▸ REQUIREMENT: Where a picture occurs in the data, omit it, and copy all remaining data exactly.

▸ Records from a dataset:
------------------------------------------------------------------------
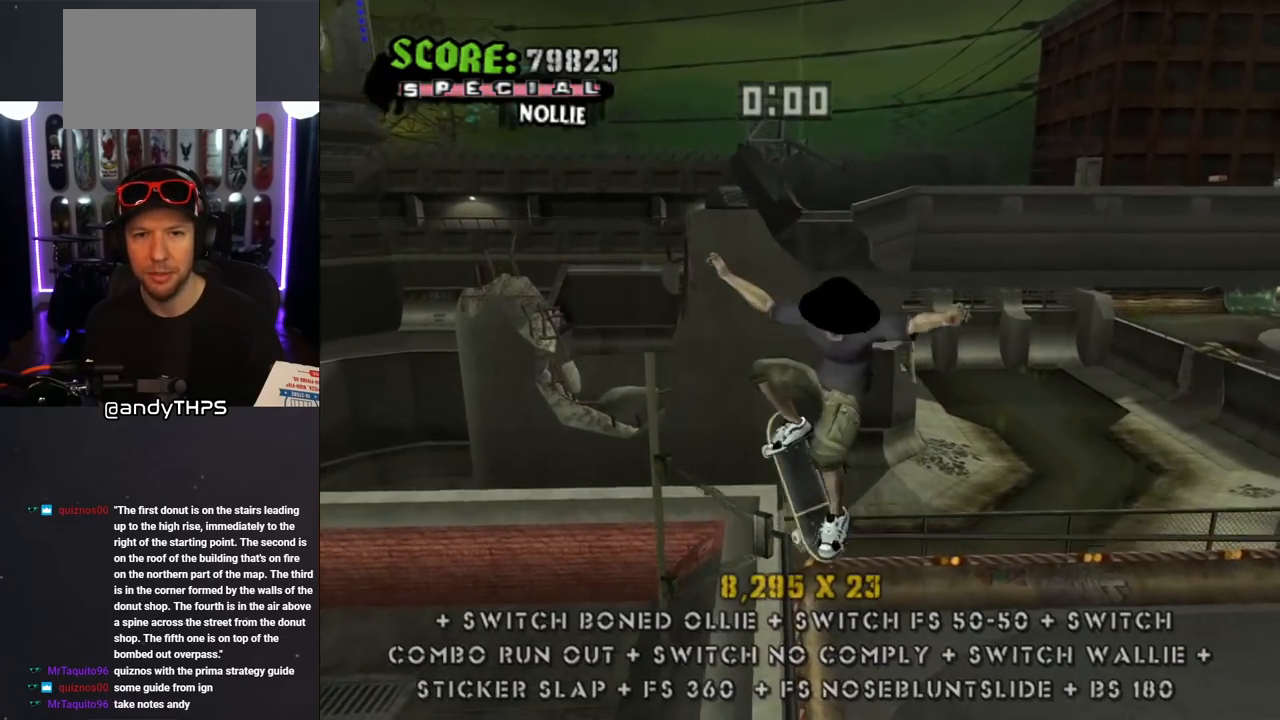
{"buttons": ["TRIANGLE", "R1"], "left_stick": "center", "right_stick": "center", "events": [[100, "TRIANGLE", "down"], [233, "DPAD_UP", "up"], [333, "DPAD_RIGHT", "down"], [450, "DPAD_RIGHT", "up"]]}
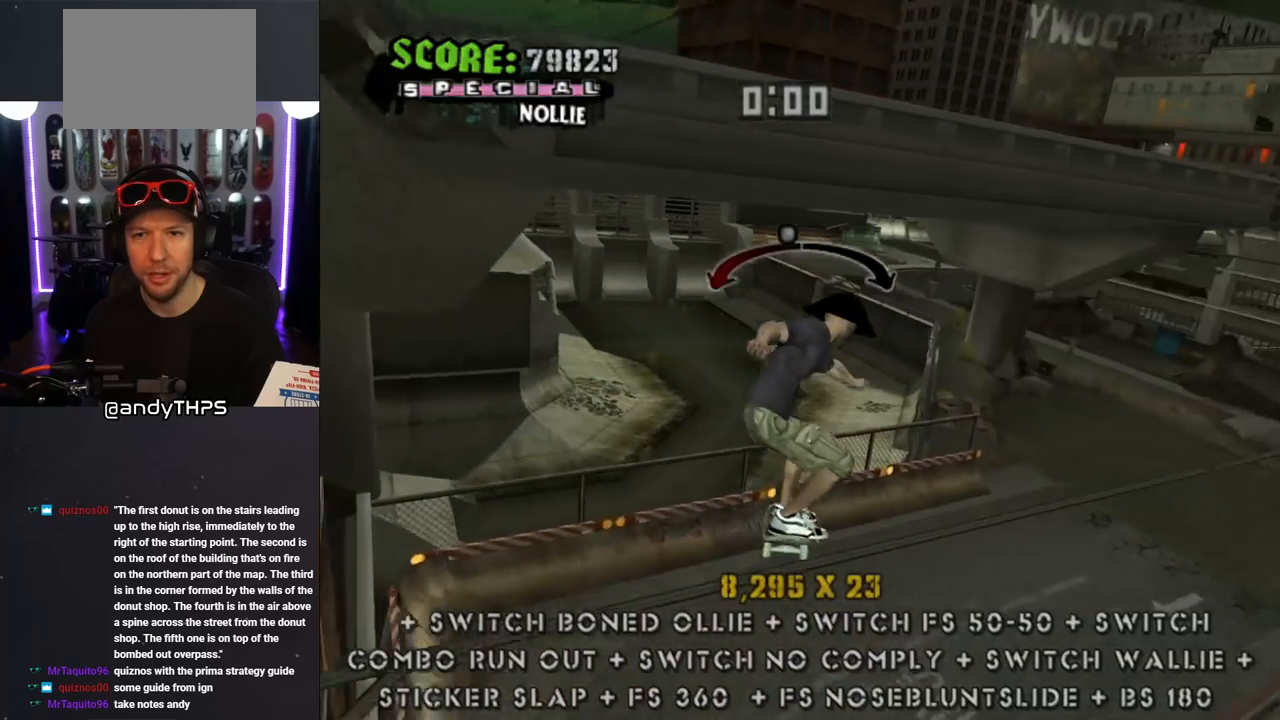
{"buttons": ["R1"], "left_stick": "center", "right_stick": "center", "events": [[117, "CROSS", "down"], [117, "DPAD_LEFT", "down"], [150, "TRIANGLE", "up"], [167, "R1", "up"], [217, "DPAD_LEFT", "up"], [400, "R1", "down"], [433, "CROSS", "up"]]}
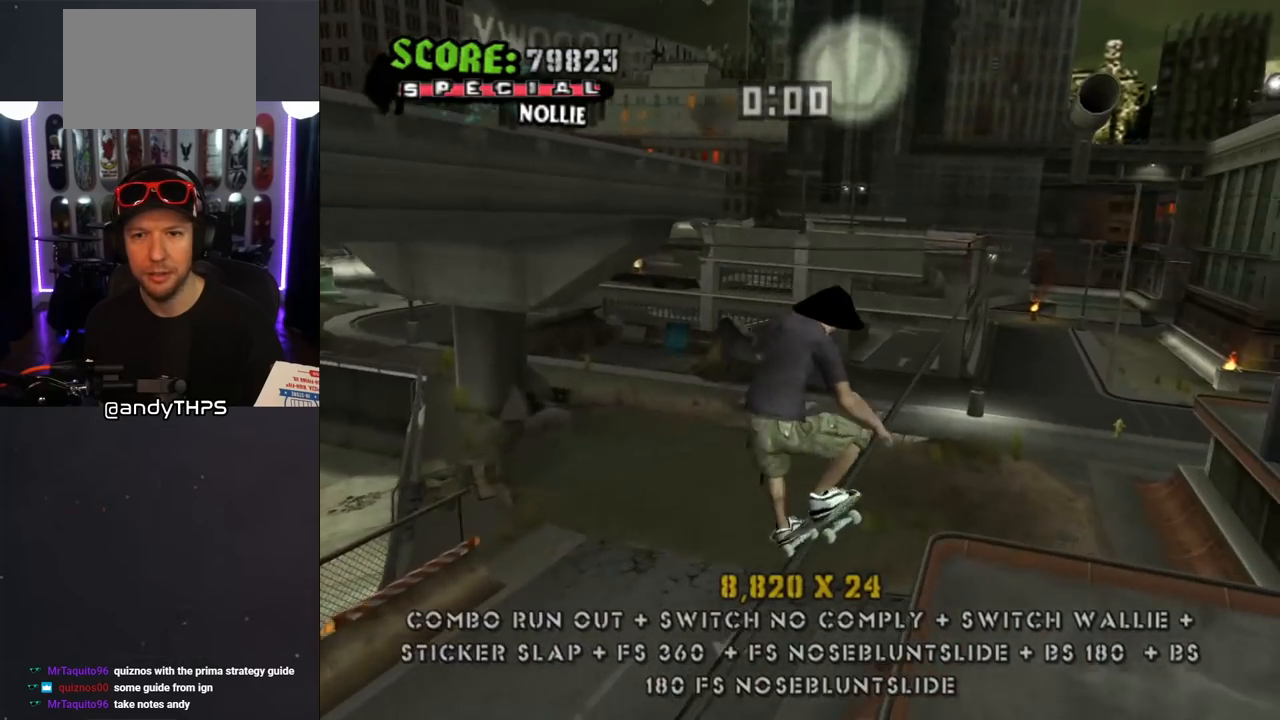
{"buttons": ["TRIANGLE", "R1", "DPAD_DOWN"], "left_stick": "center", "right_stick": "center", "events": [[83, "DPAD_DOWN", "down"], [167, "DPAD_DOWN", "up"], [250, "DPAD_DOWN", "down"], [317, "DPAD_DOWN", "up"], [367, "DPAD_DOWN", "down"], [400, "TRIANGLE", "down"]]}
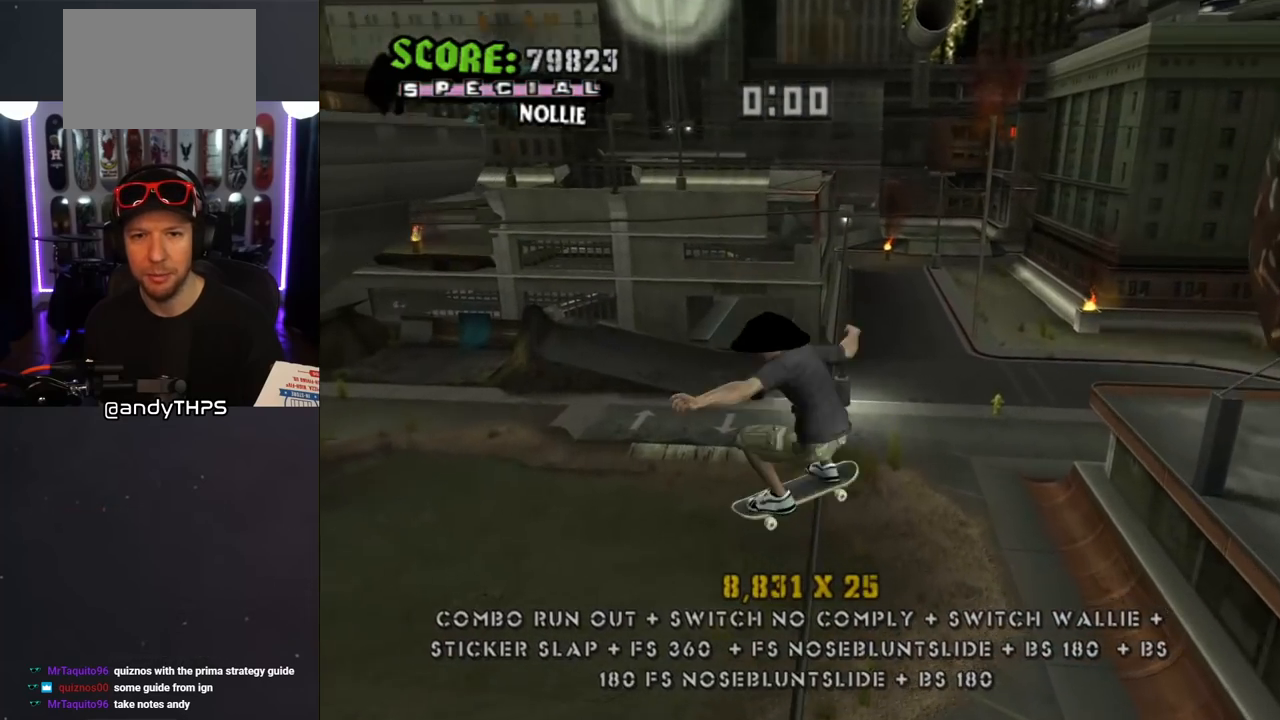
{"buttons": ["CROSS"], "left_stick": "center", "right_stick": "center", "events": [[50, "DPAD_DOWN", "up"], [217, "DPAD_RIGHT", "down"], [283, "DPAD_RIGHT", "up"], [300, "CROSS", "down"], [300, "TRIANGLE", "up"], [317, "R1", "up"]]}
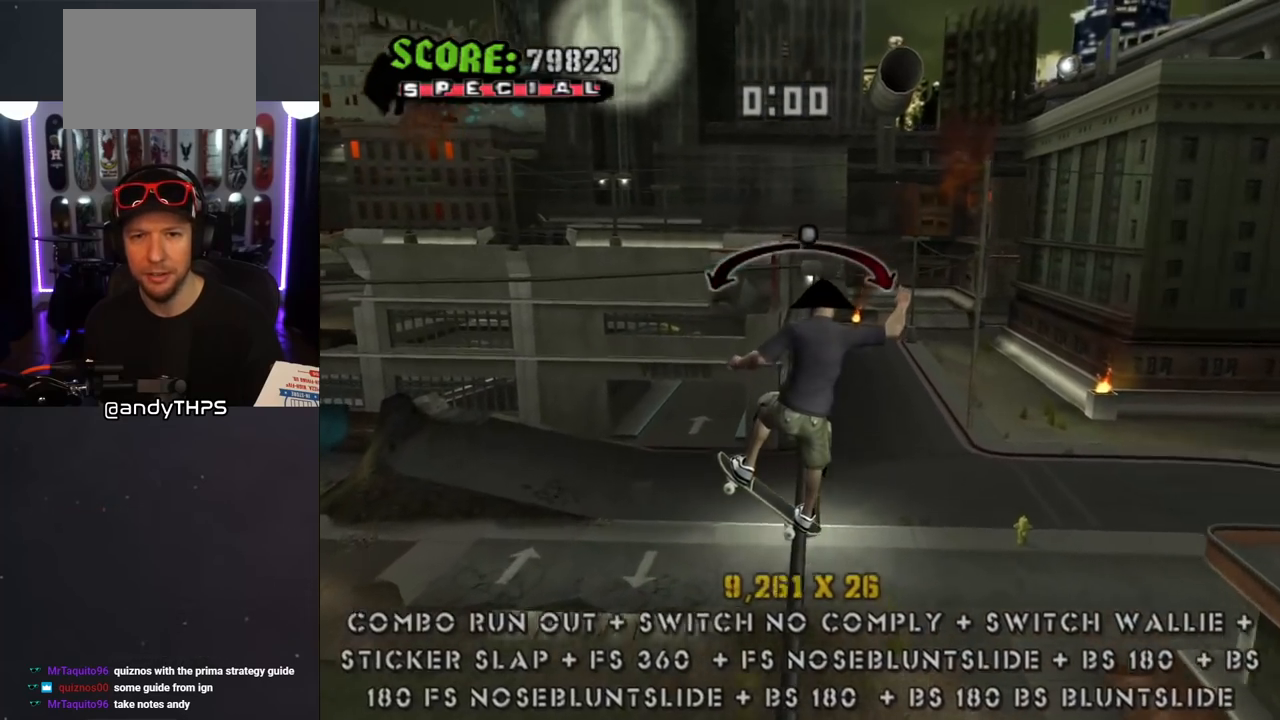
{"buttons": ["CROSS"], "left_stick": "center", "right_stick": "center", "events": [[100, "DPAD_LEFT", "down"], [217, "DPAD_LEFT", "up"], [367, "DPAD_LEFT", "down"], [417, "DPAD_LEFT", "up"]]}
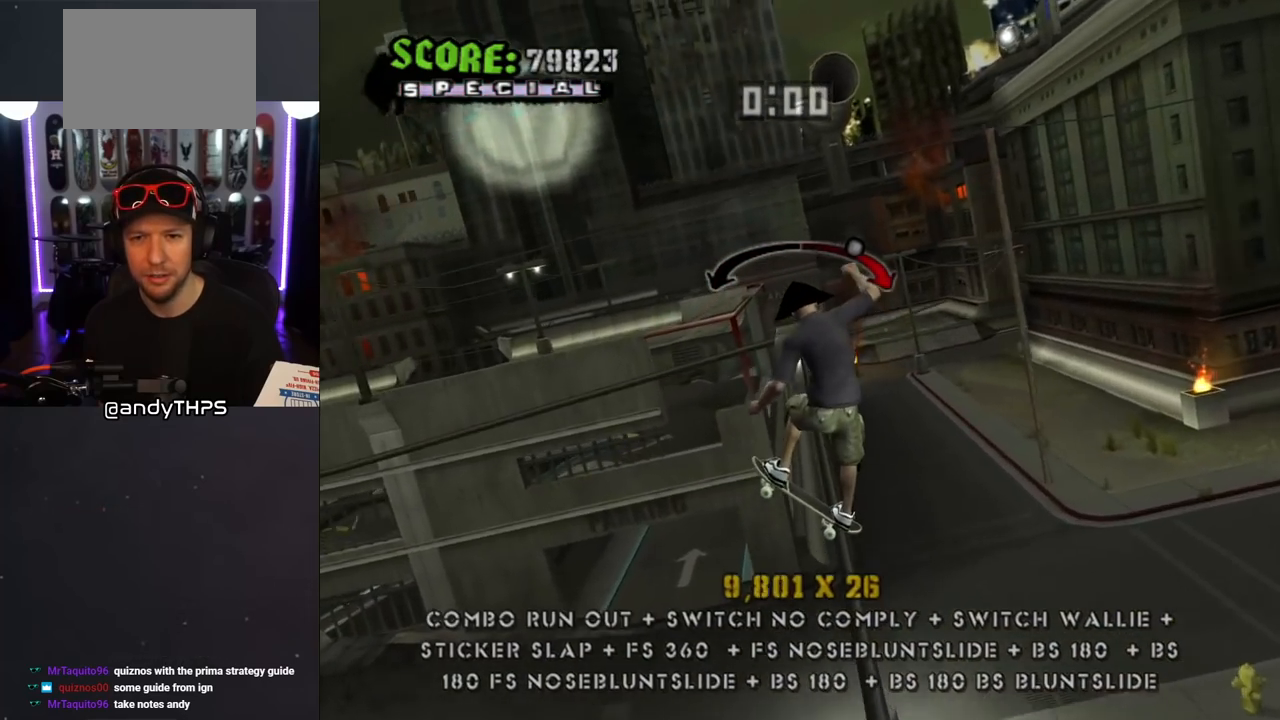
{"buttons": ["CROSS", "DPAD_RIGHT"], "left_stick": "center", "right_stick": "center", "events": [[450, "DPAD_RIGHT", "down"]]}
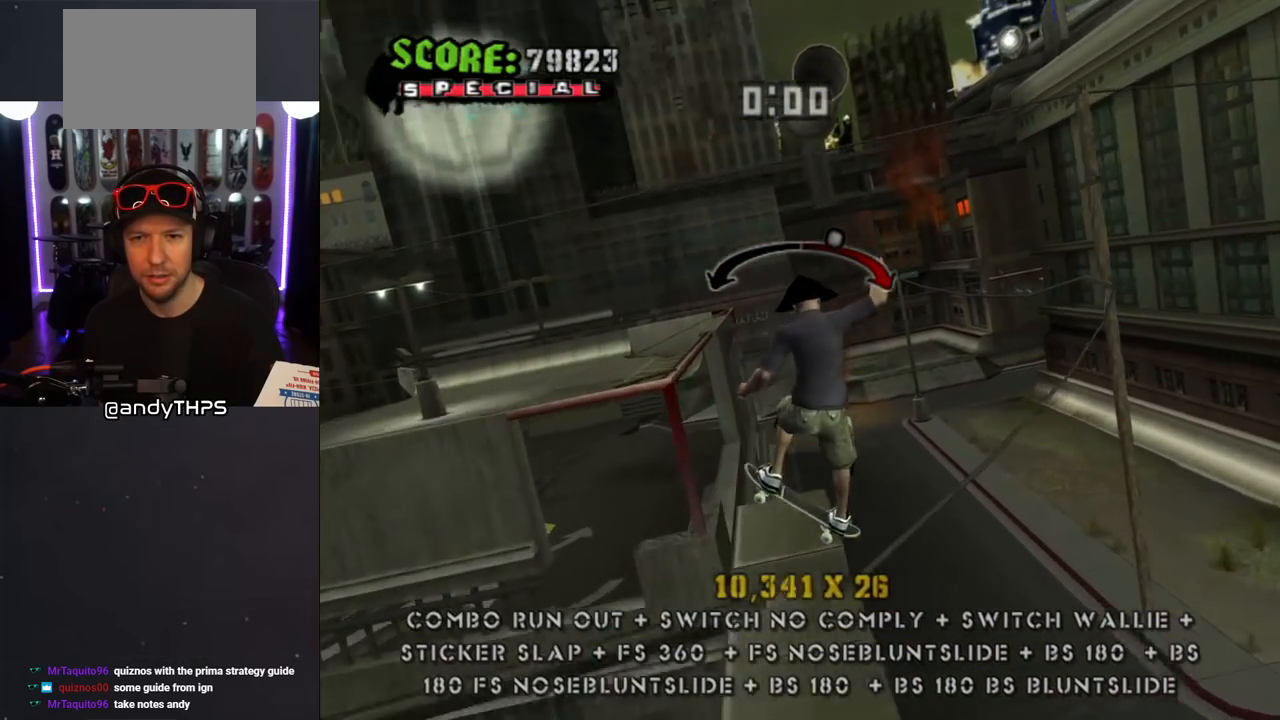
{"buttons": [], "left_stick": "center", "right_stick": "center", "events": [[17, "DPAD_RIGHT", "up"], [150, "SQUARE", "down"], [183, "CROSS", "up"], [183, "DPAD_UP", "down"], [183, "R1", "down"], [283, "DPAD_UP", "up"], [283, "SQUARE", "up"], [367, "DPAD_UP", "down"], [433, "DPAD_UP", "up"], [500, "R1", "up"]]}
------------------------------------------------------------------------
▸ TASK OUTPUT:
{"buttons": ["TRIANGLE", "R1"], "left_stick": "center", "right_stick": "center", "events": [[100, "TRIANGLE", "down"], [233, "DPAD_UP", "up"], [333, "DPAD_RIGHT", "down"], [450, "DPAD_RIGHT", "up"]]}
{"buttons": ["R1"], "left_stick": "center", "right_stick": "center", "events": [[117, "CROSS", "down"], [117, "DPAD_LEFT", "down"], [150, "TRIANGLE", "up"], [167, "R1", "up"], [217, "DPAD_LEFT", "up"], [400, "R1", "down"], [433, "CROSS", "up"]]}
{"buttons": ["TRIANGLE", "R1", "DPAD_DOWN"], "left_stick": "center", "right_stick": "center", "events": [[83, "DPAD_DOWN", "down"], [167, "DPAD_DOWN", "up"], [250, "DPAD_DOWN", "down"], [317, "DPAD_DOWN", "up"], [367, "DPAD_DOWN", "down"], [400, "TRIANGLE", "down"]]}
{"buttons": ["CROSS"], "left_stick": "center", "right_stick": "center", "events": [[50, "DPAD_DOWN", "up"], [217, "DPAD_RIGHT", "down"], [283, "DPAD_RIGHT", "up"], [300, "CROSS", "down"], [300, "TRIANGLE", "up"], [317, "R1", "up"]]}
{"buttons": ["CROSS"], "left_stick": "center", "right_stick": "center", "events": [[100, "DPAD_LEFT", "down"], [217, "DPAD_LEFT", "up"], [367, "DPAD_LEFT", "down"], [417, "DPAD_LEFT", "up"]]}
{"buttons": ["CROSS", "DPAD_RIGHT"], "left_stick": "center", "right_stick": "center", "events": [[450, "DPAD_RIGHT", "down"]]}
{"buttons": [], "left_stick": "center", "right_stick": "center", "events": [[17, "DPAD_RIGHT", "up"], [150, "SQUARE", "down"], [183, "CROSS", "up"], [183, "DPAD_UP", "down"], [183, "R1", "down"], [283, "DPAD_UP", "up"], [283, "SQUARE", "up"], [367, "DPAD_UP", "down"], [433, "DPAD_UP", "up"], [500, "R1", "up"]]}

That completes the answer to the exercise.